Below that is the true market average of $82,000, which sits directly above the remaining gap from the US election pump and will be a natural magnet for deeper flushes. Only above these levels does the big old demand range between $50,000 and $75,000 come back into the conversation.
How is the risk profile for this cycle different from 2022?
Another important difference from 2022 is that the current price action has not reverted.

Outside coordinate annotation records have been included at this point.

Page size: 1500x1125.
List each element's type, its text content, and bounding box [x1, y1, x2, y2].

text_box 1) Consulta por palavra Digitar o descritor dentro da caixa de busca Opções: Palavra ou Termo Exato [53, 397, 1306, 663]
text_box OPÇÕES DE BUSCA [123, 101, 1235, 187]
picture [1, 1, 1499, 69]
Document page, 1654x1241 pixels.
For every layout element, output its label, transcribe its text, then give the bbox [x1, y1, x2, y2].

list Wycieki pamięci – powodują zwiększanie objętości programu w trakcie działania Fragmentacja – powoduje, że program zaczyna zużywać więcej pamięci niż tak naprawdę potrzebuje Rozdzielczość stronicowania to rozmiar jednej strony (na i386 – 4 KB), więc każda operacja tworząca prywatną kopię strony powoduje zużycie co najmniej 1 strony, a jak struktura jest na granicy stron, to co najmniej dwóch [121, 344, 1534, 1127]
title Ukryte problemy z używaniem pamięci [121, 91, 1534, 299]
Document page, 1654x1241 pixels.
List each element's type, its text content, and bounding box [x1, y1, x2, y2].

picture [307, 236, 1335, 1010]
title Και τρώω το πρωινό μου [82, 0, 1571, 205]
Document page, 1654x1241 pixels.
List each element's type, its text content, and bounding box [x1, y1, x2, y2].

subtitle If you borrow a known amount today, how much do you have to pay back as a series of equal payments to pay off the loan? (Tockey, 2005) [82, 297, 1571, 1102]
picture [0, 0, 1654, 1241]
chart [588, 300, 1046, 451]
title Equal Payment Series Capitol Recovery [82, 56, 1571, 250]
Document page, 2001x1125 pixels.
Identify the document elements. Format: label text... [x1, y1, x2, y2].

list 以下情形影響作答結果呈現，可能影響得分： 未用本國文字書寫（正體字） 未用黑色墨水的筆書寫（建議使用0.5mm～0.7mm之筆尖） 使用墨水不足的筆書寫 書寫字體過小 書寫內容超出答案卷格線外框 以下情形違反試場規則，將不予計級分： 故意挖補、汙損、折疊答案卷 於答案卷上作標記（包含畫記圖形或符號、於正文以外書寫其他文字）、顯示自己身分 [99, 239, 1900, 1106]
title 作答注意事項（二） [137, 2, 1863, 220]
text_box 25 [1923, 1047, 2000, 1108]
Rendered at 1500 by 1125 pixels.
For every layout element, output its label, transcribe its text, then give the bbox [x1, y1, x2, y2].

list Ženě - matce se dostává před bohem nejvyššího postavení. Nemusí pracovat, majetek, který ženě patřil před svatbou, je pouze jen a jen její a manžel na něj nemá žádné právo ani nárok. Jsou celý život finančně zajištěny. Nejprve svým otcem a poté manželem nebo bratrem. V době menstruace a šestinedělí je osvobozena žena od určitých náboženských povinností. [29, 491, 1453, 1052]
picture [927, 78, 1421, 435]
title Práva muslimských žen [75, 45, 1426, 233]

At the time, the loss of $45,000, the wall base for HODLers in that cycle, was swift and brutal. STH’s cost basis collapsed at $54,000, the $45,000 barrier provided little support, and the market plummeted to the true market average of about $36,000, crossing a multi-year air pocket dating back to the beginning of the cycle.
In this cycle, the potential decline from the wall to the average is much shorter and the potential demand from the 2024 range is closer in price. A move from $95,000 to the low $80,000s would hurt, but the multi-year deep bear market that followed the 2021 highs will not be repeated.
The short-term situation remains fragile. ETF flows turn negative, with redemptions replacing the steady inflows that have supported Bitcoin for most of the year. Perpetual funding and open interest have declined since the October leverage flush. The options market is currently paying an 11% implied volatility premium over puts versus calls, suggesting traders are hedging against the downside.
What happens next will depend more on holders owning most of the supply above or below $95,000 than on short-term traders.
If they pull themselves together, the walls can continue to function as floors, giving the market time to rebuild demand. If they break, a path through $85,000 and down towards an average of $82,000 is already drawn on the on-chain chart.